Dear Amy: I'm 47, gay and single. I've spent the past eight years living away from my family of origin.

I recently moved back to my home state, although I live about two hours away from my family. My problem is my widowed mother, who's 77. We haven't had the best relationship because she refuses to recognize boundaries.

Every time I see her she tells me how fat I am, and that I shouldn't be eating the dessert she made, even though I've asked her many times not to comment on my weight.

She's planning on visiting me soon, and I know the first thing she'll say to me is how fat I am and how she's just concerned about my health. If I object, she declares me to be too sensitive.

I get it. I know I'm fat, but I'm just tired of hearing it from her. I've told her many times I don't appreciate this.

I get the feeling she doesn't really care about my health; she's just embarrassed to be seen with me.

If she disparages my weight when she visits, my inclination is to say, "I'm done" and walk away. Then she'll blame me for abandoning her. But I'm done with the insults. I can't put up with her abuse anymore. Do you have any advice for enduring what is likely to be an unpleasant visit?

Amy says: It's quite challenging to declare, "I'm done" and then walk away when the person you're walking away from is visiting your home. Rethink this reaction during your mother's visit, but definitely put the possibility of walking away into your reaction basket for another time.

If your mother starts criticizing your body while she's with you, you should make eye contact and say to her, "Mother, no. This is not open for discussion.
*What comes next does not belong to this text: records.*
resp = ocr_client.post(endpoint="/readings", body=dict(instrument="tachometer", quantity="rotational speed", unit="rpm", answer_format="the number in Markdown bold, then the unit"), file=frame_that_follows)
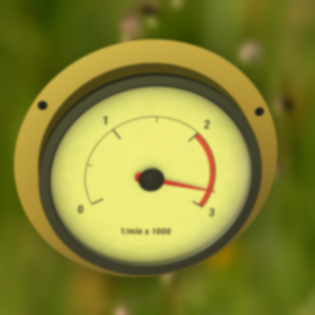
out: **2750** rpm
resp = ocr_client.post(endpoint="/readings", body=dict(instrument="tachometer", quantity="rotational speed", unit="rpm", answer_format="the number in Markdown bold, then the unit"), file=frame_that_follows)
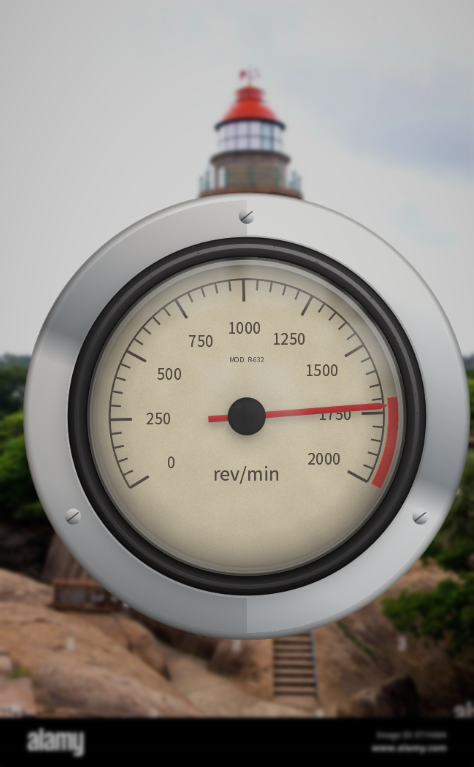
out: **1725** rpm
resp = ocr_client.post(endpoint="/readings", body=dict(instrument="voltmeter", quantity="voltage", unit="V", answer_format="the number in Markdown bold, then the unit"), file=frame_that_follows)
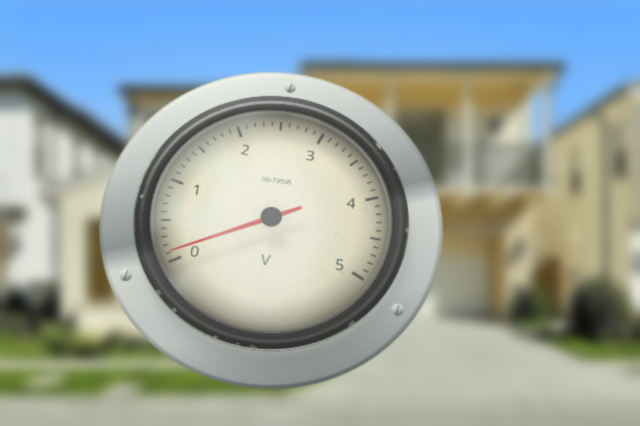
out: **0.1** V
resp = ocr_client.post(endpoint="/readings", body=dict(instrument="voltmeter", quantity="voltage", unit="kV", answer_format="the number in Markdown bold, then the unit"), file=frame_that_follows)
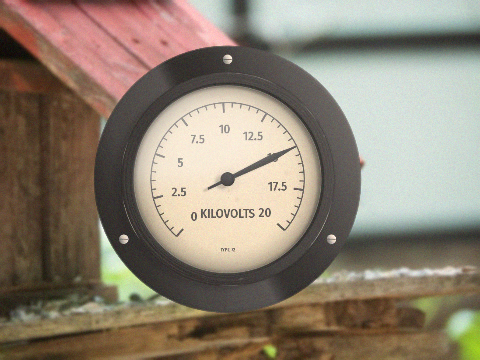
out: **15** kV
I won't talk about your body and you won't talk about mine. Do you understand that?"

She will likely sputter, and attempt to explain her reasoning, but you will have said your piece, and you shouldn't respond further. Just stay silent, keep your body language neutral and simply wait for her to stop.

If your mother doesn't get the message and you find it so intolerable or bullying that you believe it's worth severing your relationship with her, you can commence your plan to walk away. I hope it won't come to that.

Newspaper feud

Dear Amy: No thanks to the internet, the price of a daily newspaper in my area has risen sharply over the years, but I'm strictly an "old school" coffee-and-­newspaper-at-breakfast type. I bring the paper to work every day and do the crossword puzzle in the break room before clocking in.

There's a guy who's been there longer than me, and earns more money. He inevitably asks to see the sports page, but has never offered to even buy me coffee.

Last week I suggested we go halfsies on the paper, and he has since ceased speaking to me (which disturbs me not one bit). I think I was in the right to ask, especially since we should support newspapers while they're still around. Was I wrong?

Amy says: I appreciate your old-school dedication to newsprint, certainly because my own work is often crossword-adjacent. But how does your co-worker going halfsies with you support newspapers? If he compensates you for half the cost, you're still buying one newspaper.

Yes, your co-worker should find appropriate and proportional ways to thank you for sharing the sports section every day, but it would be even better if he ponied up for his own copy.